Ia masih memperhatikan wajah seseorang yang terus menyeringai di hadapannya saat ini. Seorang perempuan yang terus bercerita soal kehamilannya dan seorang istri yang yakin akan dicintai oleh suaminya karena statusnya yang akan menjadi seorang ibu. 

Ingin rasanya ia memberitahu kenyataan yang ada, kalau Erlan sempat datang lalu pergi. Namun ia tidak tega merusak ukiran senyum yang sudah Clara pahat sedari tadi. 

"Kenapa kamu diam saja? Bukannya ini kabar gembira, ya? Apa aku yang terlalu berlebihan, aku tidak tahu harus sedih apa bahagia soal kehamilan ini. Namun biasanya seorang wanita akan sangat senang ketika akan menjadi ibu." 

Perempuan yang begitu polos, bahkan ia masih bingung bagaimana cara mengekspresikan kebahagiaannya dengan benar. 

"Tentu ini berita yang sangat menggembirakan, Nona. Tuan Erlan pasti akan sangat senang mendengar berita itu." 

Viola menarik napas panjang, dengan mata berkaca-kaca ia terpaksa berbohong. Membohongi dirinya sendiri dan perempuan yang saat ini telah menganggapnya sebagai teman. 

"Nanti malam aku akan segera memberitahunya dan aku yakin, cepat atau lambat, dia akan mencintaiku." 

"Nona …." 

Panggil Viola lirih, sambil duduk di sampingnya. 

"Iya, Viola?" 

"Apa Nona mulai mencintainya? Maksud saya, mencintai Tuan Erlan?" 

Deg! 

Clara tertegun untuk beberapa detik setelah mendengar pertanyaan Viola. 

"A-aku, aku tidak tahu." 

Jawab Clara terbata. Ia benar-benar tidak tahu dengan isi hatinya saat ini. 

"Nona mulai mencintainya. Jika tidak, tidak mungkin Nona sebahagia ini ketika mengharapkan cinta dari Tuan. Nona tidak boleh terus mencintainya, tidak boleh." 

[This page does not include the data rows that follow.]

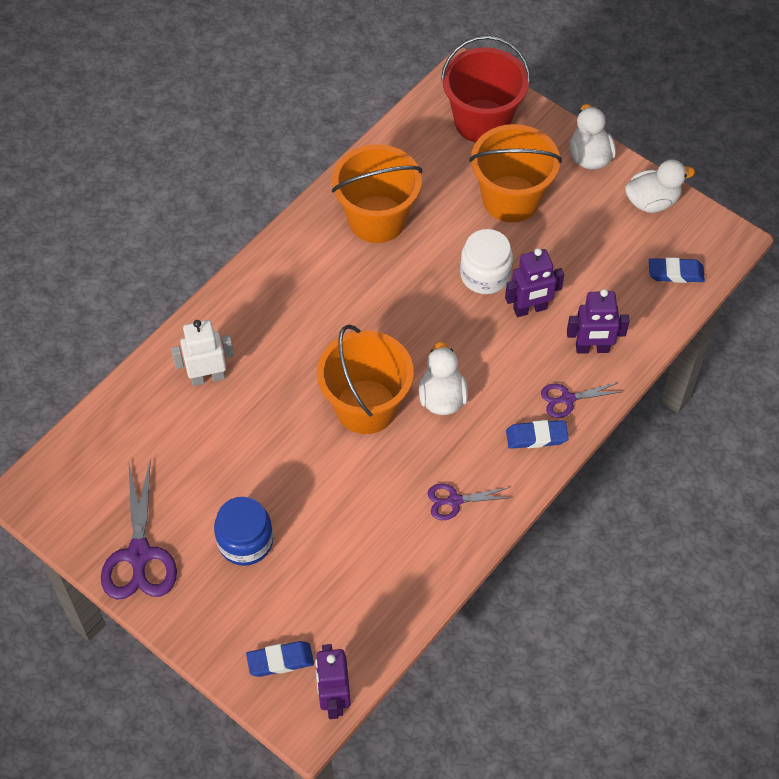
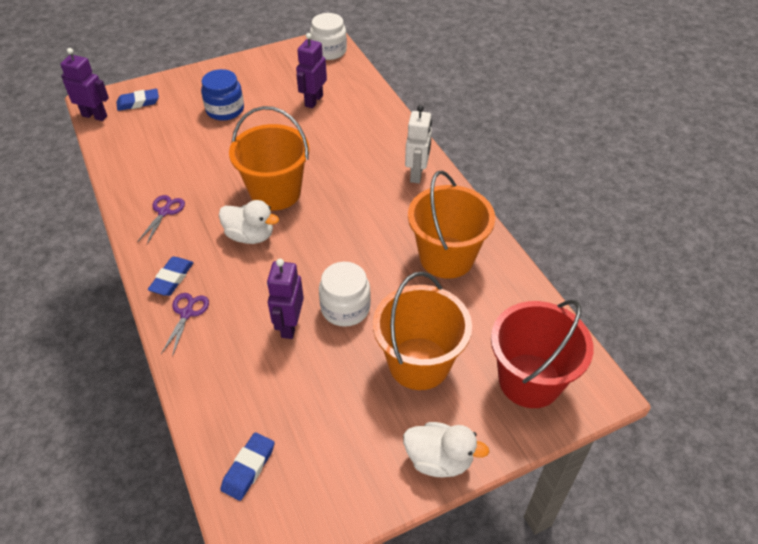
camera: 115 degrees right, 10 degrees down
(54, 481) = (329, 51): none -> white jar
(139, 555) = (254, 69): purple scissors -> none
(207, 377) = (357, 126): white robot -> white robot (417, 174)
(280, 661) = (138, 102): blue eraser -> blue eraser turned 60 degrees clockwise
(592, 348) = (219, 353): purple robot -> purple robot (313, 101)
(652, 201) = (348, 494): white duck -> none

Clara menyentuh kedua tangan Viola, lalu menggenggam erat semua jemarinya.

"Saya hanya takut Nona kecewa," lanjut Viola. 

"Untuk sekarang, aku yakin ada sedikit perasaan dalam hatinya. Jika tidak, mana mungkin ada bayi kecil di perutku ini." 

"Awalnya aku tidak mengharapkan apa pun darinya, namun setelah aku melihat wajahnya di setiap malam, dekapannya yang begitu hangat, serta kecupan yang begitu manis. Aku merasa kalau sebenarnya dia juga tertarik denganku." 

Tidak ada keraguan sedikit pun di wajah Clara. Meskipun kenyataanya, seorang pria bisa bercinta tanpa cinta. 

Kecupan manis, sentuhan demi sentuhan yang ia dapat, belaian yang memabukkan, semata-mata hanya untuk melepas birahi yang sudah memuncak di ubun-ubun. 

Tidak, Clara! Bercinta belum tentu dengan cinta. Harusnya dia bisa paham. 

"Adakalanya Nona harus berhati-hati dengan hati. Jika ingin mendapatkan mawar, Nona harus siap terluka oleh durinya." 

"Terima Kasih sudah mengkhawatirkanku," 

Clara memeluk Viola dengan erat. Keduanya saling tersenyum dengan rangkulannya masing-masing. 

"Sepertinya ada yang datang." 

Terdengar langkah kaki seseorang yang mengenakan sepatu. Deru nada yang dihasilkan oleh ketukan sepatu dengan lantai, menandakan bahwa itu adalah sepatu perempuan yang memiliki hak tinggi.